If you like this recipe and make it, snap a photo and share it on INSTAGRAM! Tag me @crunchycreamysweet so I can check it out and leave a comment! 😀
- 1 tablespoon olive oil
- 1 lb boneless skinless chicken thighs or breast
- 1 cup shredded carrots
- 3 cups shredded cabbage
- 1/2 cup chopped onion
- 2 garlic cloves minced
- 6 oz. yakisoba chow mein or spaghetti noodles, uncooked
- 2 green onions
- 2 tablespoons chicken stock
- 2 tablespoons low-sodium soy sauce
- 2 teaspoons cornstarch
- 1 teaspoon sesame oil
- 2 teaspoons rice vinegar or apple cider vinegar
- 2 teaspoons oyster sauce optional
- 1 teaspoon sambal oelek optional
- Cook noodles according to the instructions on the package. Drain and keep warm.
- In a small bowl or a measuring glass cup, whisk together the sauce ingredients.
- Cut chicken into bite-size pieces. Pour 1 tablespoon of the sauce over chicken and stir. Let it marinate while you prep the veggies.
- In a large skillet or a wok, heat up olive oil. Add chicken and cook, stirring often until done. Remove it onto a plate and set aside.
- Add onion and garlic into the skillet. Saute for 2 minutes, stirring often.

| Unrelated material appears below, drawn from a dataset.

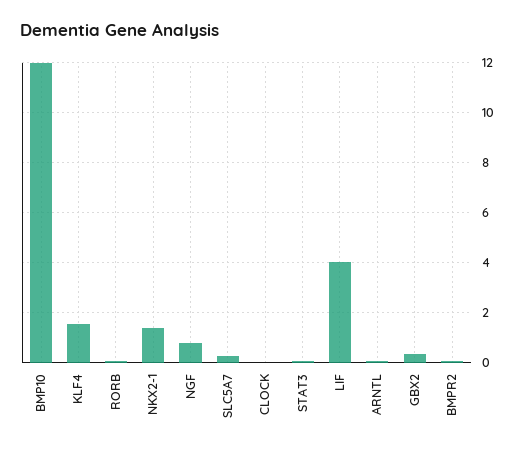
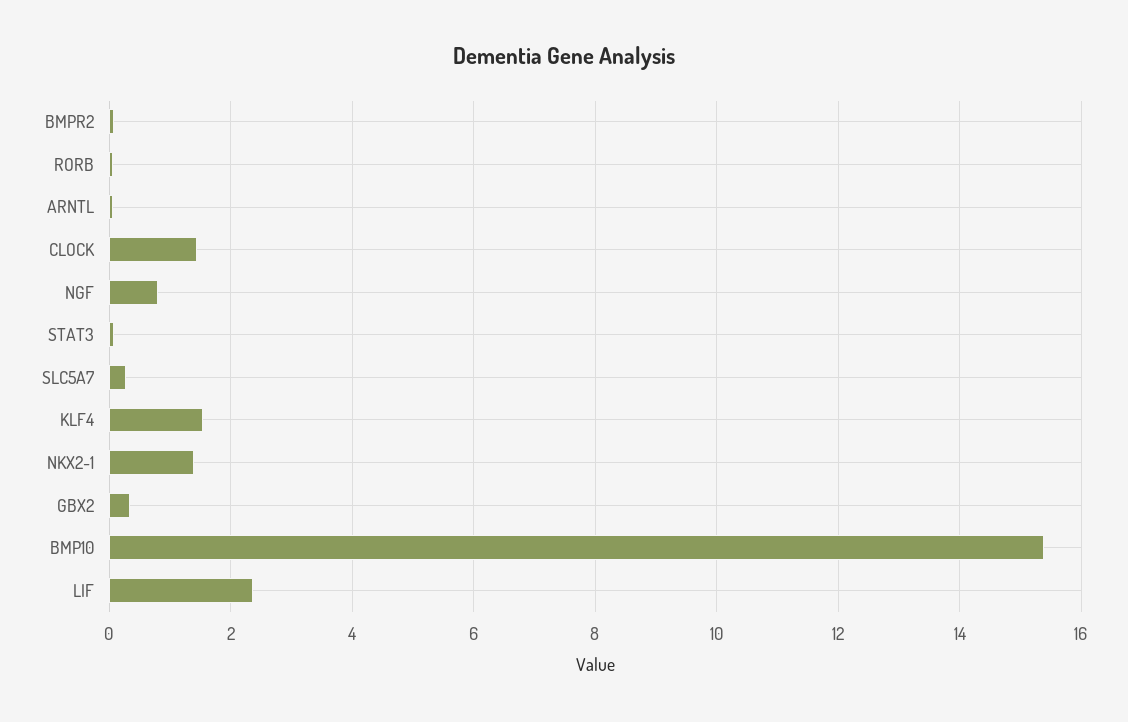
BMP10: 12 -> 15.4
CLOCK: 0 -> 1.4
LIF: 4 -> 2.4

- Add carrots and cabbage and saute for 2 to 3 minutes, stirring often, until the cabbage is wilted.
- Add chicken and cooked noodles. Pour sauce over the dish. Stir everything together.
- Serve immediately or cool completely and divide into meal prep containers.
- Store in the fridge for up to 4 days.
The nutritional value is an estimate. It will depend on what type of noodles you will use.
The sambal oelek is an optional ingredient. It adds a little bit of heat to the dish. You can use crushed red pepper flakes instead.